Thanks for the Review AJ
your a man of many talents.


----------



## lumberjoe (Mar 30, 2012)

Any wet saw of a similar design (blade bath) is going to throw water at you, that is how they work. As with any saw, you should always use the safety equipment. Unless you are going to get A LOT of use out of a tile saw, this should be a rental item. You can rent a really nice one for a lot less than buying a cheap one. If you only have one room to do, it makes sense.

With that said, let's see some pictures of the tile job!!


----------



## AJswoodshop (Mar 2, 2012)

Ok, Me and my Grampa are working on the bathroom. When Its done, I'll post some photos.

AJ


----------



## Kookaburra (Apr 23, 2012)

AJ-
I use a wet saw a lot as I am primarily a glass artist. And getting soaking wet is part of the process - as is a squeegee to the floor every once in awhile - even with floors designed for water run off. I sometimes wear a oilskin apron but it is bulky and hot, so more often I just get really wet.

The blade guard is there for protection, not water diversion. Don't work with out it. Or without safety glasses, even if they get really wet too. Tile or glass can cut through eye tissue as fast as anything. And, since you can't wear gloves, be prepared for nicks and small cuts on your hands from flying pieces. The water helps with that, but after a session at the wet saw, I always have a few spots of blood.

I do not know the system you are reviewing, but I would say that lumberjoe has an excellent point - a good wet saw can make your whole job a lot easier and safer. If you are only doing one room, that wet saw is not going to get much use after this project.

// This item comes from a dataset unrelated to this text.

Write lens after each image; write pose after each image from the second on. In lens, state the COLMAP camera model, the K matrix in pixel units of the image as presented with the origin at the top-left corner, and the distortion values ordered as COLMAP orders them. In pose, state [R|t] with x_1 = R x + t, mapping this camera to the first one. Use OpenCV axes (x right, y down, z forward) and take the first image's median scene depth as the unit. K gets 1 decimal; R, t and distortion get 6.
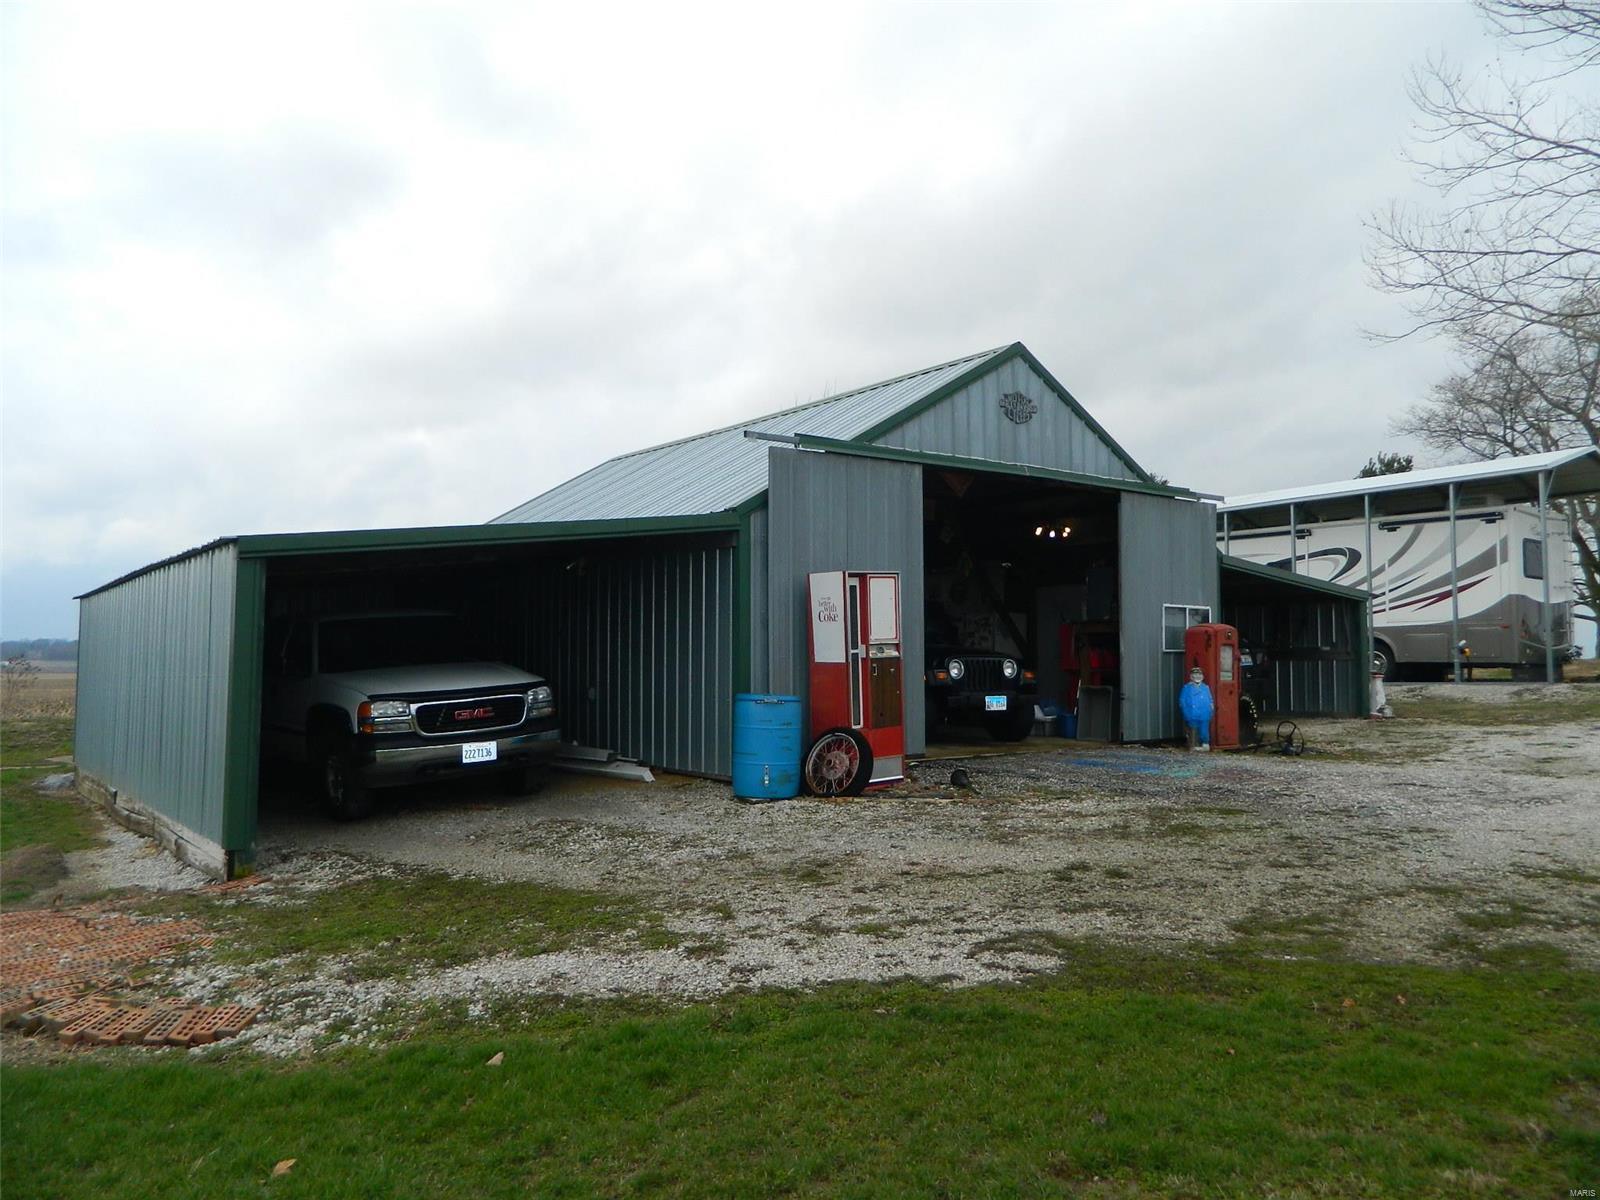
lens RADIAL K [[1191.6, 0, 800.0], [0, 1191.6, 600.0], [0, 0, 1]] dist [-0.001397, 0.008425]
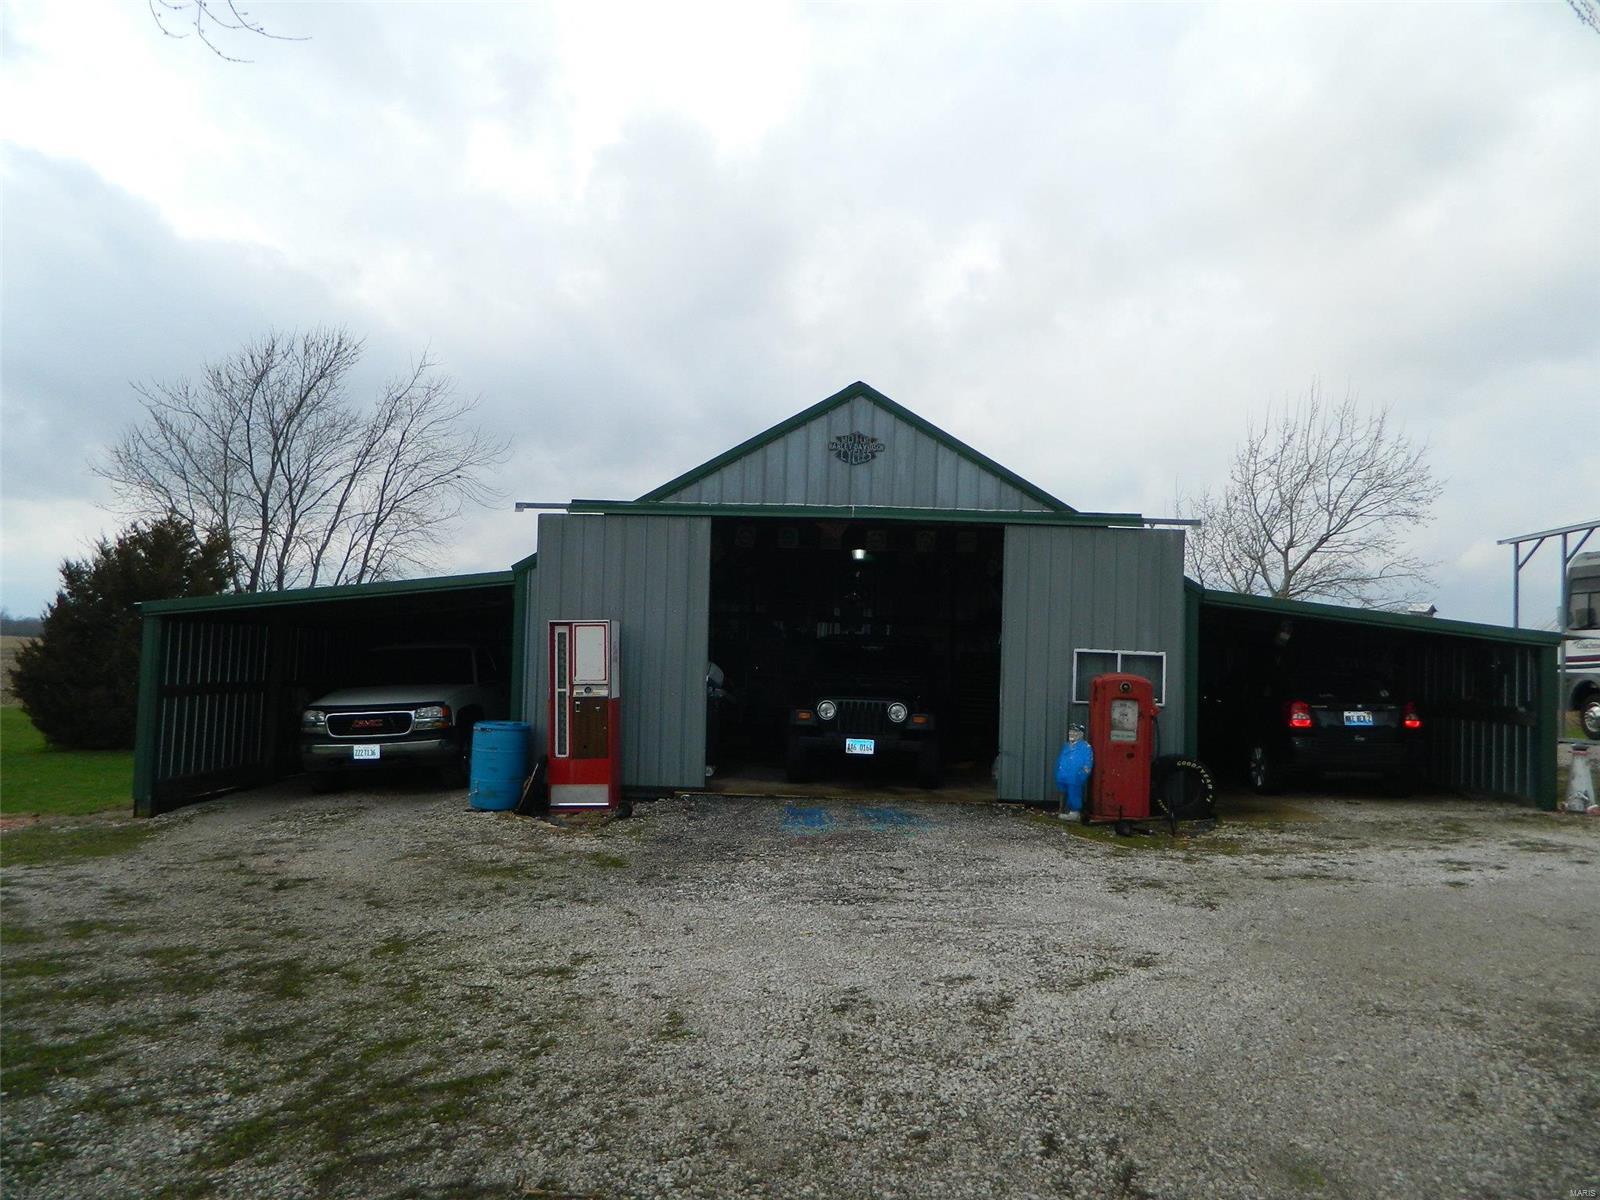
lens RADIAL K [[1191.6, 0, 800.0], [0, 1191.6, 600.0], [0, 0, 1]] dist [-0.001397, 0.008425]
pose [[0.767431, -0.003170, -0.641124, 0.827814], [0.000707, 0.999991, -0.004099, -0.033720], [0.641132, 0.002693, 0.767426, 0.226624]]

But it sounds like you already got it - so be careful and show us pictures.


----------



## Jim Jakosh (Nov 24, 2009)

Hi AJ, Kay is right on about glass cutting!! Stay protected.
That HF machinery often needs some rebuilding/tweaking to make it run good but if you can do it, you'll make a nice useful tool out of it. I bought one of their dovetail fixtures and added a lot to it and now it is rock solid and very repeatable!

Good going, AJ!!!!!!!


----------



## AJswoodshop (Mar 2, 2012)

Thanks Jim! I have a PorterCable dovetail jig, it works good for me. I usually just use box joints, dovetails are nice joints though! The only problem with dovetails are they can crack, but I really don't use my dovetail jig that much anyway. But when you need to cut a dovetail, a dovetail jig is handy to have!
Thanks Jim!
AJ


----------



## TwangyOne (Apr 21, 2009)

I've got the same saw. Had it for over 2 years now and put down over 500 sq/ft of tile in my house. My biggest problem with it is the blade. It's got a 1" arbor that leaves you with only one option (at least that I've seen so far) as to what blade you can use… HF's. I've gone through about 5 blades now, and at $20-$25 each, I'm thinking my initial idea of saving money going with this model fell a bit off the mark. That being said, I'm very happy with the 3 rooms I've got tiled, and I am finally finished with ALL the flooring in the house so I should no longer have anymore porcelain-dust baths any longer.


----------